Taehyung son sürat hızda tüm trafik ışıklarını bile umursamadan arabasını evine sürmüştü. Sadece bir kaç dakikanın ardından geldiği rezidansın barajına arabasını park etmiş koşarak asansöre binmişti.

Gözleri, duyuları onu takip eden gence kapanmış, sadece telefonlarının neden açılmadığına odaklanmıştı. Kırkıncı katın numarasına basıp içi içini yerken telefonundan daha şimdi aklına gelmiş güvenlik kamerasına girmiş ama açılmayan kamera yüzünden sesli bir küfür savurmuştu.

Değerlisine, canına bir şey olduğu düşüncesi Taehyung'un aklını yiyip bitiriyordu. Aptal yardımcıyı ne için başına koydum diye, içi içine yakarırken sadece derin nefesler alıyor bir eliyle asansöre tutunuyordu.

Korkudan bacakları tir titriyordu. Algıları o kadar kapanmıştı ki kaybetme duygusu alnından ter döktürmüştü Taehyung'a. Alnından şakaklarına akan ter damlalarını eliyle sertçe silerken, yüzünü sıvazlamış açılan kapıyla kendini, eşiyle yaşadığı evinin koridoruna atmıştı.

En sonda sağda kalan kapıya nasıl vardığını bilemezken ikinci asansörden inen Jungkook, uzaktan hyung'unu izlemeye durmuştu. Taehyung vardığı kapıyı anahtarıyla açıp, kapıyı iterek sertçe duvara çarpmasını sağlamıştı.

Eve hızlı adımlarla girip, koşarak salona gelmiş etrafa bakınmıştı. Göremediği oğlanla olduğu yer de tökezlerken sanki bir anlık nefesi kesildi. Öyle ki nefesi boğazında tıkalı kalırken elleri kasılmış gözlerinin önüne karanlık, korku barındıran bir perde inmişti.

"Jimin! Jimin neredesin?!" boğazı yırtılırcasına bağırması rezidansın koridorlarında bile yankılanırken Jungkook, adımlamaya başlamıştı. Açık kapıya varmasıyla ise gördüğü merdivenlere koşan adamın arkasından küçük bir kırık tebessüm sunmuştu.

"Shin wook!" Taehyung yardımcının sesini Jimin'in, adını sayıklarken bağırmıştı. Koşa koşa çıktığı üst katta gözlerini gezdirmişti ki, gördüğü boş yatak ve yer de gördüğü adamla duraksarken olduğu yerde defalarca kez tökezlemiş, ardından yerde yatan yardımcının yanına koşarak dizleri üzerine bırakmıştı kendisini.

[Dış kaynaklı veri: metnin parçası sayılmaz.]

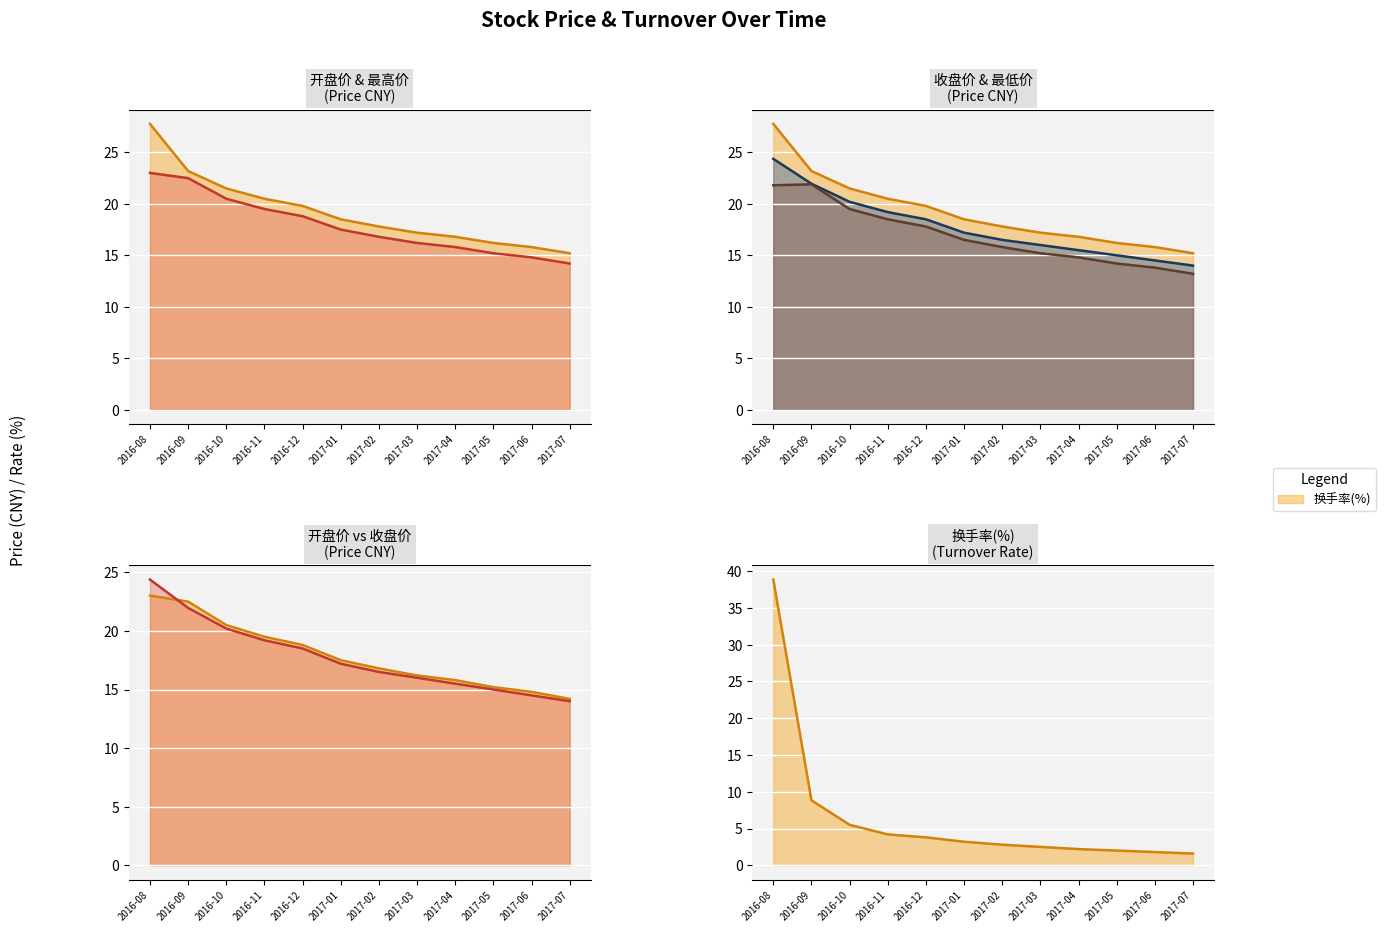

After their last crossing, which series has the higher values: 换手率(%) or 最高价?

最高价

Vakit kaybetmeden adamın yakasına sertçe yapışıp, baygın adamı sarsmaya başlamıştı. Aklında sadece Jimin, gözlerinin önünde boş yatak vardı. Hırsla, sinirle, krizin eşiğin de sarstığı adamın uyanması için adeta gür sesiyle kükremesi, evde yankılanırken yatakta gördüğü kan damlası ile dudakları titremişti.

Büyük bir eşikteydi...

"Wook uyan! Uyansana be adam! Sikeyim seni, sana onu emanet ettiğim için kendimi de! Lanet herif!" Taehyung adeta delirmişliğin, bir adım gerisindeydi..

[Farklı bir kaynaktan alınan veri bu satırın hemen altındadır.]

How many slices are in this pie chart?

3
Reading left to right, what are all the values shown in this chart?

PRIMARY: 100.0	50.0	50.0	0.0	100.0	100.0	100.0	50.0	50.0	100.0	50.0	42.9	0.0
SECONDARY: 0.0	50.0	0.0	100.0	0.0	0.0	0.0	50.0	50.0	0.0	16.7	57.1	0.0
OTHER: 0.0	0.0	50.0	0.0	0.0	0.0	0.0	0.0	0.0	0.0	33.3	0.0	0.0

Öyle ki gözleri kıpırdanan ve yüzü buruşan adamın yüzüne bir kaç hafif tokat atmıştı. Jimin'sizliğe katlanamıyordu... Yatağa baktıkça deliriyor, sarstığı adamı yumruklarıyla boğmak istiyordu. Uyanmayan adam delirtiyordu Kim Taehyung'u.

Dayanamayarak en sonun da ayağa kalkması ile, alnını sıvazlayıp stresten sağa sola gitmeye başlamıştı. Kendine gelemiyordu nereydi güzeli aklına tek bir yer hariç hiçbir şey gelmiyordu. Gelen yer ise doğru düşünüyorsa dünyayı bile yaksa ondan sevdiğini almanın acısını alacağı kişiydi.

"Efendim, efendim." yardımcının acılı ses tonuyla en sonun da Taehyung'a seslenişi esmer bedeni, anında yanına çömeltirken yakasının sertçe çekiştirmesini sağlamıştı.

Taehyung dayanamıyordu. Sanki vücudu ateş atıyor, sevdiğinin olmadığı her dakika bir vantilatör'den daha hızlı elektrik akımı yakabilecek seviye'ye geliyordu. Siniri öyle bir nüksediyordu ki nükleer bir bomba bunun yanında hiç bir şeydi.